### PROVIDED DATA

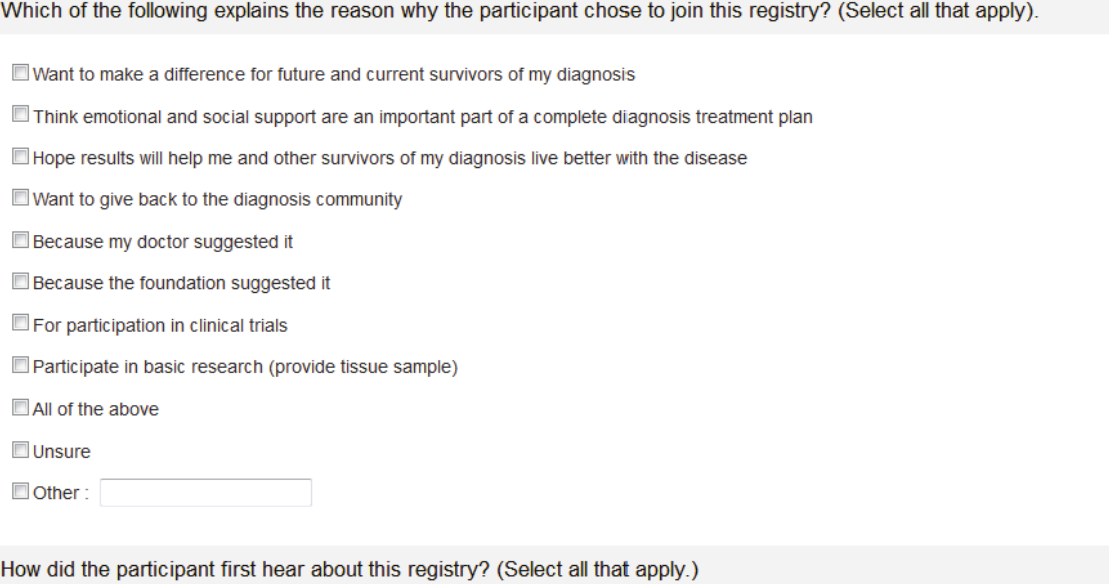
Supplemental Figure 10.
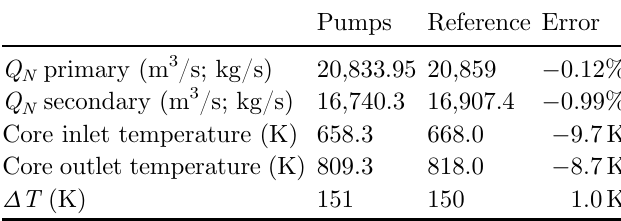
Table 6. Steady-state results (3D). Pumps Reference Error Fig. 6. Coolant mass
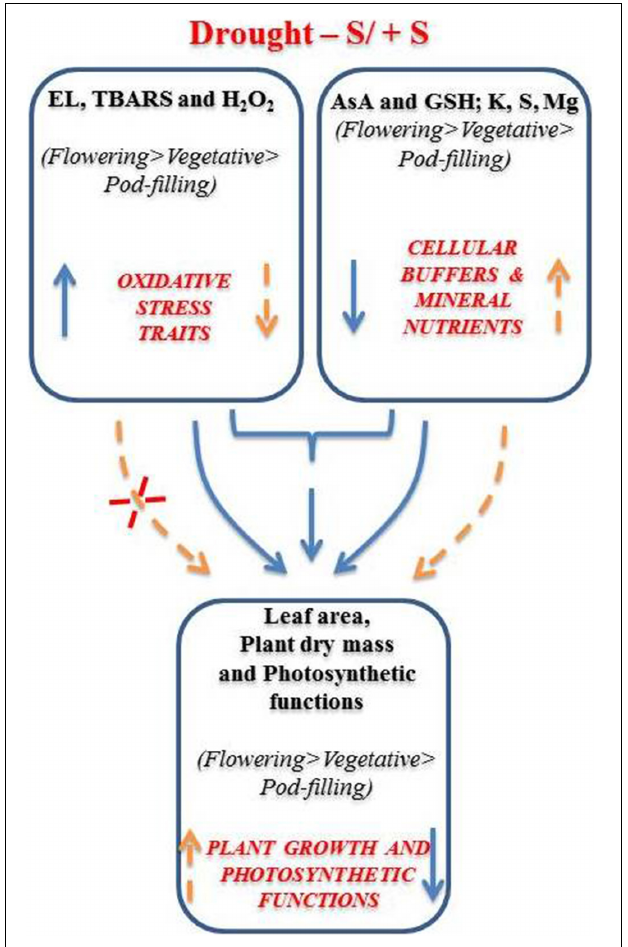
FIGURE 3 | Schematic representation of drought stress impacts and the role of sulfur (S) in mungbean ( Vigna radiata ) during its ontogeny. Complete and broken lines indicate respectively drought alone and drought + S conditions; whereas, increase and decrease have been indicated by the up and down arrows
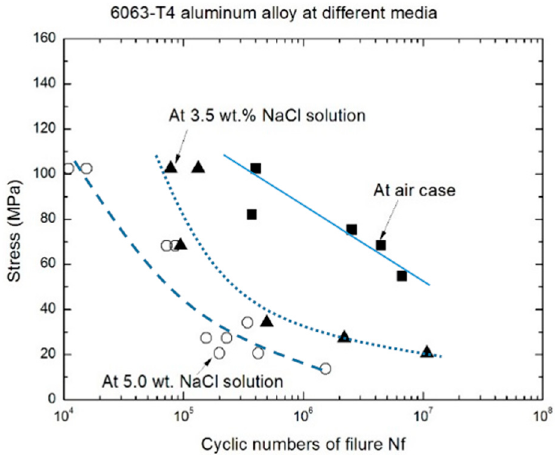
Figure 2. S ‐ N curves of AA6063 ‐ T4 in the different media at R = − 1 and f = 58 Hz. Figure 2. S-N curves of AA6063-T4 in the different media at R = ´ 1 and f = 58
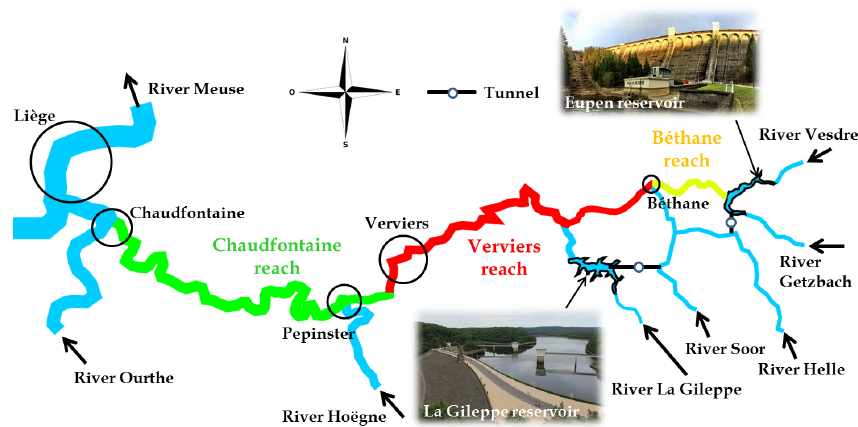
Figure 1. Vesdre valley from upstream of the Eupen reservoir to the mouth into the River Ourthe, which flows into the River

### DIRECTIONS
Repeat exactly the lines from the first line of the records above through the line containing "FIGURE 3 | Schematic", both included. Leave out the pictures.

### RESULT OF THIS TASK
Supplemental Figure 10.
Table 6. Steady-state results (3D). Pumps Reference Error Fig. 6. Coolant mass
FIGURE 3 | Schematic representation of drought stress impacts and the role of sulfur (S) in mungbean ( Vigna radiata ) during its ontogeny. Complete and broken lines indicate respectively drought alone and drought + S conditions; whereas, increase and decrease have been indicated by the up and down arrows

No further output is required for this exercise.